CCL5 promotes neuronal restoration after brain injury

Traumatic brain injury causes axon tearing and synapse degeneration resulting in multiple neurological dysfunctions and early neurodegenerations; the repair of axonal and synapse structures is critical in maintaining neuronal function. C-C Motif Chemokine Ligand 5 (CCL5) shows neuroprotective function by promoting neurite outgrowth and synaptogenesis.
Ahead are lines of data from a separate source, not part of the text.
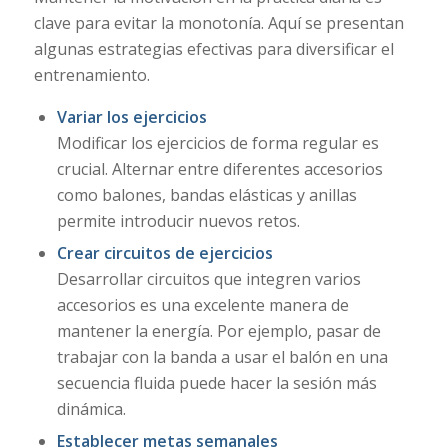
clave para evitar la monotonía. Aquí se presentan
algunas estrategias efectivas para diversificar el
entrenamiento.
Variar los ejercicios
Modificar los ejercicios de forma regular es
crucial. Alternar entre diferentes accesorios
como balones, bandas elásticas y anillas
permite introducir nuevos retos.
Crear circuitos de ejercicios
Desarrollar circuitos que integren varios
accesorios es una excelente manera de
mantener la energía. Por ejemplo, pasar de
trabajar con la banda a usar el balón en una
secuencia fluida puede hacer la sesión más
dinámica.
Establecer metas semanales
This study used a weight-drop model to induce mild brain trauma in both C57BL/6 (wildtype, WT) and CCL5 knockout (CCL5-KO) mice. The recovery of motor and sensory neurological functions, and synapse structure and proteins were impaired in CCL5-KO mice; administrated recombinant CCL5 (300 pg/g once, and 30 pg/g every two day for one month) through nasal delivery improved those neurological dysfunctions. Using LC-MS/MS analysis, we identified that CCL5 affected the expression of “Nervous system development and function” related proteins including axongenesis, synaptogenesis, neuron development and myelination signaling pathways following injury. CCL5 activated PI3K/mTOR signaling to promote axon and synapse regrowth; study also identified that CCL5 contributed to Neuregulin/ErbB/Erk and FGF/FAK signaling pathway activation and facilitated oligodendrocyte remyelination in cortical tissue after trauma. Activating a co-receptor -CXCR4 promoted neuronal migration and reformation. Thus, CCL5 is essential in intrinsic regeneration system activation including axon and synapse regrowth, remyelination and proper wiring of cortical circuits after brain injury.